Jessica Oden Interview by Christina Wegman
This month, we have the joy of hearing from Jessica Oden, a student at the University of Alabama in Huntsville, Christian woman, and emerging artist. To learn more about Jessica’s work, please visit her blog at http://ilikebooks.dreamwidth.org or E-mail email@example.com.
1. What do you find most enjoyable about making art and what are your favorite mediums?
The most enjoyable aspect of creating art is the process an idea undergoes while I’m working. My ideas often derive from interesting photographs or even sometimes literary and lyrical imagery, and as I begin working on a project other emotions and associations begin to form. When I actually see aspects of what I was thinking become apparent in my paintings or drawings, it’s a wonderful feeling. On the other hand, sometimes the process moves in a different direction and the work doesn’t look at all how I imagined! That can be just as enjoyable. My favorite mediums to work with are oil and also colored pencil. Oil painting allows me to slowly build up subtle layers of color, while my colored pencil drawings give me more control and ability to achieve better detail.
2. When did you begin to make art? Why?
I remember wanting to be an artist at some point while growing up, but as a kid I often compared myself to other creative people my age and even some that were older and more experienced. I became discouraged and thought I wasn’t good at drawing, so I didn’t pursue it. When I took an art class in high school, my teacher helped me to learn how to study the objects and images that we were drawing, “using my art eye,” as she used to say. She gave me confidence in my abilities and unlocked a possibility that I separated from myself. I didn’t seriously start pursuing art until college when I chose to minor in Art Studio, which allowed me to explore different mediums and receive encouragement and inspiration from other artists. Now the process of creating brings a satisfaction that I would never wish to separate from my life.

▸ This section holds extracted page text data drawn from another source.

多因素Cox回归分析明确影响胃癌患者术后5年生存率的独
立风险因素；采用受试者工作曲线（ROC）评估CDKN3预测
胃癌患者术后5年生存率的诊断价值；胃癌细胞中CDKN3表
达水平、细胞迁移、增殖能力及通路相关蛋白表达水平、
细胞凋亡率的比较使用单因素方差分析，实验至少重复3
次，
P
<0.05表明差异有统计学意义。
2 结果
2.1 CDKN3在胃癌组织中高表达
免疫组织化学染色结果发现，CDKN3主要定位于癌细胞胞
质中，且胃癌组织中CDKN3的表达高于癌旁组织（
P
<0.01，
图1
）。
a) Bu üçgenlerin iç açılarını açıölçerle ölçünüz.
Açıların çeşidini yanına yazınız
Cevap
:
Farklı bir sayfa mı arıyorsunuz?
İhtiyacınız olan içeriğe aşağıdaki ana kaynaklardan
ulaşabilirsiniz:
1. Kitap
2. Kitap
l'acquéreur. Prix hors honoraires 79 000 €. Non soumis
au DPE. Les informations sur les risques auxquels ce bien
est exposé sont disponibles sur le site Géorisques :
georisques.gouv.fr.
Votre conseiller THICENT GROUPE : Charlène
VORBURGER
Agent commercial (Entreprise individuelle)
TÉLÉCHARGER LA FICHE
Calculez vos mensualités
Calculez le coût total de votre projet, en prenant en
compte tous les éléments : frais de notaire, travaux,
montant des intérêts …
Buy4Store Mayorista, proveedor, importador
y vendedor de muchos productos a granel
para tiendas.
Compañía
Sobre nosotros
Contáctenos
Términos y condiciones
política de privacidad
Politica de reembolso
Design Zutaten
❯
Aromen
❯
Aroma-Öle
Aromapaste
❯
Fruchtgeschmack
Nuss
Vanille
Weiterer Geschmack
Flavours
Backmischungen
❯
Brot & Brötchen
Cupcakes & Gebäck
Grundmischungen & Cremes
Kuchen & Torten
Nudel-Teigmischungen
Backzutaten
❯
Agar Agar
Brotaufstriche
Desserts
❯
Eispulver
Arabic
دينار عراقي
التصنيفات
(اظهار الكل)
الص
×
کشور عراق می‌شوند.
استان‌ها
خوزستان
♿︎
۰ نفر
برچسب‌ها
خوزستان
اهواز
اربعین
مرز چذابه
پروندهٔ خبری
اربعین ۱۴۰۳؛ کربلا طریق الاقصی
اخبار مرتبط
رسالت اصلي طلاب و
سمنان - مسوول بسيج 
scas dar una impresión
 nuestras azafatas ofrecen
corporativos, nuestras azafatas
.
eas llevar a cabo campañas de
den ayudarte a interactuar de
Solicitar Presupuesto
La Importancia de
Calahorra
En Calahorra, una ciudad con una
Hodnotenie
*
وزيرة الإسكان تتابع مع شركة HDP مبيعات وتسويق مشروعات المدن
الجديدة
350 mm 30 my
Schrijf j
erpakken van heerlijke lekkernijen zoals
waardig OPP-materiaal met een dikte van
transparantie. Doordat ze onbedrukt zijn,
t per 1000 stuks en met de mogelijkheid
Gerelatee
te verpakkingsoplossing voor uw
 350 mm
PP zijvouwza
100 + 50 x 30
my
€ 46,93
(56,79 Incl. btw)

3. How would you describe the role that spirituality plays in your artistic work?
For many years, art was mainly learning to replicate objects by training my eye and hand to work together, but now I have shifted my focus to developing ideas and taking them wherever I wish them to go. Since my faith is such a vital part of who I am, I frequently think about how to convey the relationship I have to God, to aspects of Christianity, and especially right now to the women I read about in the Bible. I would like to bring across an emotional response from the viewer that might relate to what I was feeling and not necessarily to translate every thought onto the canvas. These women in my paintings are mysterious to me, and they make me want to know their story.
4. Has art had an influence on your understanding of God and Christianity? If so, how?
God is the ultimate creator. I don’t think I can remind myself enough of this quality about Him, because it can be so easy to brush aside. However cliché it may sound, the process of creating ultimately brings a feeling of closeness to God – not in the sense of being like God – but experiencing a quality of who He is. When we love the unlovable, we are imitating Jesus, bringing us closer to His character. I think it’s plausible to say the same thing for creating art. At this point, I’m very interested in women of the Bible, exploring who they are as people (not just as a person in history). I often find myself relating to them and finding an emotional connection with them, even if I didn’t experience the same events they did. Their experiences of grace help remind me of my own.
5. What are your main goals for your art at present?
Right now, my goal is just to create more art and continue to explore ideas and mediums.
6. Do you have a favorite inspirational quote or verse that guides your life and work?
I can’t say there has been any one statement that has specifically been on my mind over the past few years; however, I’m reminded of a John Milton quote that I really like from the epic poem Paradise Lost. When Adam and Eve leave Eden, the angel with them tells them this:
Deeds to thy knowledge answerable, add Faith,
Add vertue, Patience, Temperance, add Love,
By name to come call'd Charitie, the soul
Of all the rest: then wilt thou not be loath
To leave this Paradise, but shalt possess
A Paradise within thee, happier farr” (Book 12: 581-587)
Though we live in a fallen world, it is possible to have a “paradise’ within ourselves through our relationship to Christ and the attitudes we gain and share with others.
7. Are there any other thoughts that you would like to share with the Ascribing Artists Blog regarding faith and art?
Simply continue to pursue creating art. I have been told before that what I am doing and interested in is essentially useless. I wholeheartedly disagree with this statement. If you are an artist, creating is vital to who you are and often (at least for me) enriches your faith. And that is not a trivial joy.